Ebû Saîd el-Hudrî -radıyallahu anh-'dan rivayet edildiğine göre, Nebi -sallallahu aleyhi ve sellem- şöyle buyurmuştur:
«Bir Müslüman, içinde bir günah veya akrabalık ilişkilerini koparma olmayan bir dua ettiği zaman, Allah bu duasına karşılık ona şu üç şeyden birini mutlaka verir: Ya duasını hemen kabul eder, ya onun için karşılığını ahirete saklar ya da aynı miktardaki bir kötülüğü ondan uzaklaştırır.» Dediler ki: Öyleyse daha çok dua edelim. Peygamber -sallallahu aleyhi ve sellem- buyurdu ki: «Allah, istediklerinizden daha çoğuna sahiptir.»
[Sahih Hadis] - [Ahmed rivayet etmiştir] - [مسند أحمد - 11133]

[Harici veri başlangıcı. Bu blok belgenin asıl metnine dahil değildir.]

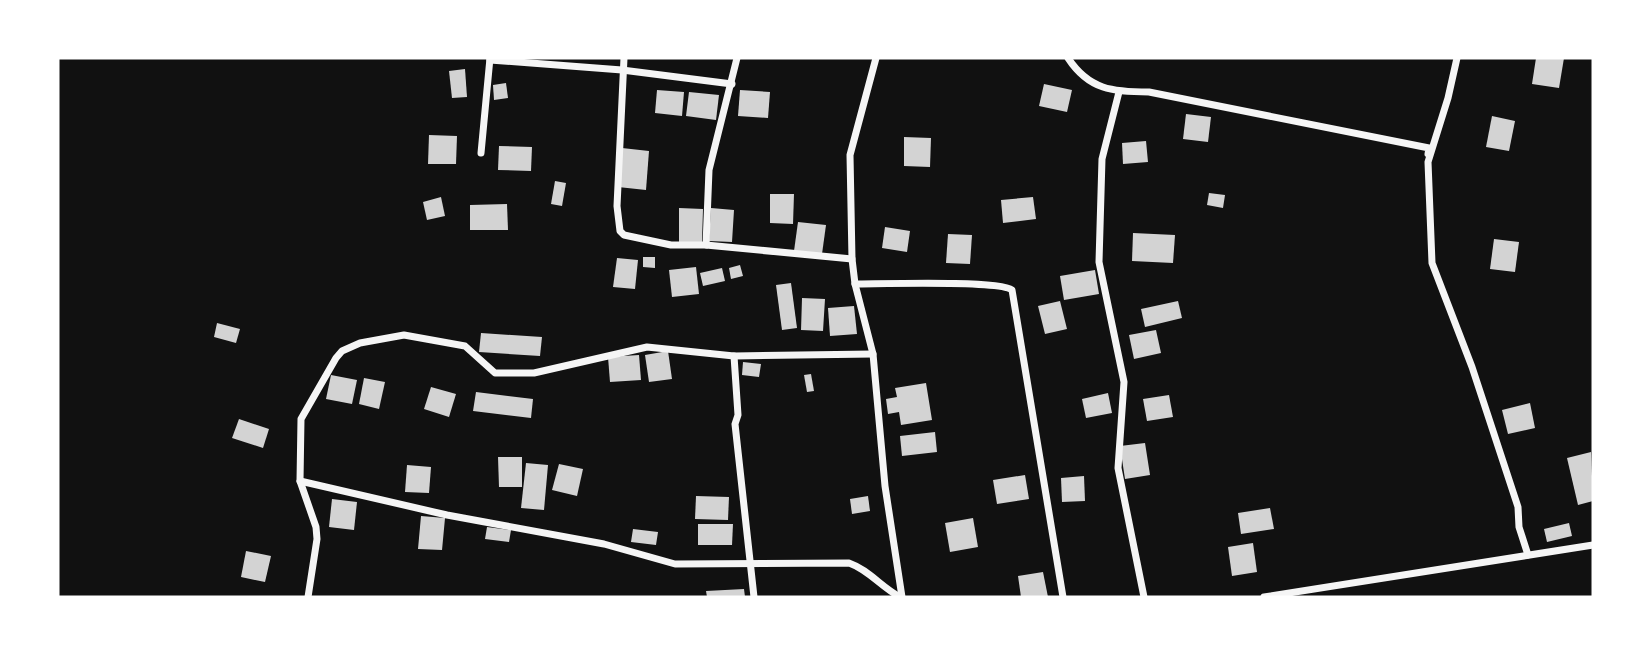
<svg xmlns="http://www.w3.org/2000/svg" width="1651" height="655" font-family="Raleway,sans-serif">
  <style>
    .building { fill: #d3d3d3 }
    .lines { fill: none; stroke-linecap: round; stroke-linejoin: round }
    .minor { stroke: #f5f5f5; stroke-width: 7 }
  </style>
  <rect width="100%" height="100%" fill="#111"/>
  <g class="building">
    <polygon points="1536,58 1564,58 1559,88 1532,84"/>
    <polygon points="465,69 467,97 452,98 449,71"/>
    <polygon points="506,83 508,98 494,100 493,85"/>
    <polygon points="1044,84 1072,90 1067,112 1039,106"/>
    <polygon points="657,90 684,92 682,116 655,113"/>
    <polygon points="740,90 770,92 768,118 738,116"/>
    <polygon points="689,92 719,95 716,120 686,116"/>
    <polygon points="1186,114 1211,117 1208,142 1183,139"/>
    <polygon points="1492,116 1515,121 1509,151 1486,147"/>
    <polygon points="429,135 457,136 456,164 428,164"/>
    <polygon points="904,137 931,138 930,167 904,166"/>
    <polygon points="1146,141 1148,162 1123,164 1122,143"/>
    <polygon points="499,146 532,147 531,171 498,170"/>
    <polygon points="622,148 649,151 646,190 618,187"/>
    <polygon points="555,181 566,183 562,206 551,204"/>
    <polygon points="1209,193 1225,195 1223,208 1207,205"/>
    <polygon points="770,194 794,194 793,224 770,223"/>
    <polygon points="441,197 445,216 427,220 423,202"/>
    <polygon points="1033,197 1036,219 1003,223 1001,200"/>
    <polygon points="507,204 508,230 470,230 470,205"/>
    <polygon points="679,208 703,209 702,242 679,242"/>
    <polygon points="711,208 734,210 732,242 709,241"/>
    <polygon points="798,222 826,225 822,254 794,251"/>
    <polygon points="885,227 910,231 907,252 882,248"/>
    <polygon points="1133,233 1175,235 1173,263 1132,261"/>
    <polygon points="948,234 972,235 970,264 946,263"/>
    <polygon points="1494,239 1519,242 1515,272 1490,269"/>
    <polygon points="643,257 655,257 655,268 643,267"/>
    <polygon points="617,258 638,260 635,289 613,287"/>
    <polygon points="740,265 743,276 731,279 729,268"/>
    <polygon points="696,267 699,294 672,297 669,270"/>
    <polygon points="722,268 725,281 703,286 700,273"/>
    <polygon points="1095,270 1099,294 1064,300 1060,276"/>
    <polygon points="791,283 797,328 782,330 776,285"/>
    <polygon points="802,298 825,299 823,331 801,330"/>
    <polygon points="1060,301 1067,329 1045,334 1038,306"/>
    <polygon points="1178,301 1182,318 1145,327 1141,309"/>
    <polygon points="854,306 857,334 830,336 828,308"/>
    <polygon points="217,323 240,329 236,343 214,337"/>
    <polygon points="1156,330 1161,353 1134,359 1129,335"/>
    <polygon points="481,333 542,337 540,356 479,352"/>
    <polygon points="668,351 672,379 649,382 645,355"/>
    <polygon points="639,355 641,380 610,382 608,357"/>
    <polygon points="743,362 761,364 759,377 742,375"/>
    <polygon points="811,374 814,391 807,392 804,375"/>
    <polygon points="331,375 357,380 352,404 326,399"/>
    <polygon points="364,378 385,382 379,409 359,404"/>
    <polygon points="926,383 932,420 901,425 899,412 888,414 886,399 897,397 895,388"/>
    <polygon points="431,387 456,394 449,417 424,409"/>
    <polygon points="476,392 533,399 531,418 473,411"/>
    <polygon points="1108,393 1112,413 1086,418 1082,399"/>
    <polygon points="1169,395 1173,417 1147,421 1143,399"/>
    <polygon points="1530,403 1535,428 1508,434 1502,410"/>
    <polygon points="239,419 269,429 263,448 232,438"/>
    <polygon points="935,432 937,452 902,456 900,436"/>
    <polygon points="1145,443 1150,475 1125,479 1120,446"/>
    <polygon points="1591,452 1593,501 1578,505 1567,458"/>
    <polygon points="498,457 522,457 522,487 499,487"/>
    <polygon points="526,463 548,465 544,510 521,508"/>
    <polygon points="559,464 583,469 577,496 552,490"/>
    <polygon points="407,465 431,467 429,493 405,492"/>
    <polygon points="1025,475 1029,499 997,504 993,480"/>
    <polygon points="1084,476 1085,501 1062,502 1061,478"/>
    <polygon points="696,496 729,497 728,520 695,519"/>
    <polygon points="868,496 870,511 852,514 850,499"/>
    <polygon points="332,499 357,502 354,530 329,527"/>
    <polygon points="1270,508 1274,529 1241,534 1238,513"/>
    <polygon points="421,516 445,518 442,550 418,549"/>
    <polygon points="973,518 978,547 950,552 945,523"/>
    <polygon points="1569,523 1572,536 1547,542 1544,529"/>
    <polygon points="698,524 733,524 732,545 698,545"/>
    <polygon points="487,527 511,530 509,542 485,539"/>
    <polygon points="633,529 658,532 656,545 631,542"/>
    <polygon points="1253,543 1257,572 1232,576 1228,547"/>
    <polygon points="246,551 271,556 265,582 241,577"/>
    <polygon points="1043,572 1048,597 1021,597 1018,576"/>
    <polygon points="744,589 745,597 707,597 706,591"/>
  </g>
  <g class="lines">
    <g class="minor">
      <polyline points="624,58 617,206 620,231 624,235 671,245 706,245 852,259"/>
      <path d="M876,58L850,155L852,259L855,284C880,284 999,280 1012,290L1063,597"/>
      <path d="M1068,58C1089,90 1113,92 1149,92L1429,148L1428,154"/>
      <polyline points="1457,58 1448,98 1428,162 1432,263 1472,367 1518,507 1519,527 1528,555"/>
      <polyline points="490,60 622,70 732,84"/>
      <polyline points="1119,92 1102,159 1099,262 1124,382 1118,468 1144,597"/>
      <polyline points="481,153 490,58"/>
      <polyline points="706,245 709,170 737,58"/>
      <polyline points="855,284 873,354 885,486 902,597"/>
      <polyline points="734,356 738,415 735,424 754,597"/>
      <path d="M300,481L447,515L604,544L675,564L849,563C869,570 881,587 900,597"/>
      <polyline points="308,597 317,539 316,527 300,481 301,419 336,358 342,351 360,343 404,335 465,346 495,373 534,373 647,347 734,356 873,354"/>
      <polyline points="1264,597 1593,545"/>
    </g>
  </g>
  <rect width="1651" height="655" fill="none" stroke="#ffffff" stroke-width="119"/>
</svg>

Peygamber Efendimiz -sallallahu aleyhi ve sellem-'in haber verdiğine göre bir Müslüman, bir günahı veya zulmü kolaylaştırmasını istemesi gibi veya çocuklarına ve akrabalarına beddua ederek akrabalık bağlarını koparması gibi içinde günah olan bir şey istemediği bir dua ile Allah'a dua eder ve O'ndan isterse, Allah bu duasından dolayı ona şu üç şeyden birini muhakkak verir: Ya duasına çabucak icabet eder ve istediğini ona verir. Ya bu duanın karşılığını, onun derecesini yükseltmek veya günahlarına merhamet ve mağfiret etmek suretiyle bir karşılık olarak Kıyamet Günü'ne erteler. Veyahut bu duanın kadri miktarınca kötülükleri bu dünyada ondan uzaklaştırır. Bunun üzerine sahabeler, Peygamber efendimiz -sallallahu aleyhi ve sellem-'e şöyle dediler: Öyleyse bu lütuflardan birini elde etmek için daha çok dua edelim mi? Peygamber -sallallahu aleyhi ve sellem- de şöyle buyurdu: Allah'ın sahip oldukları, istediklerinizden daha fazla ve daha büyüktür. O'nun ihsanı bitmez, tükenmez.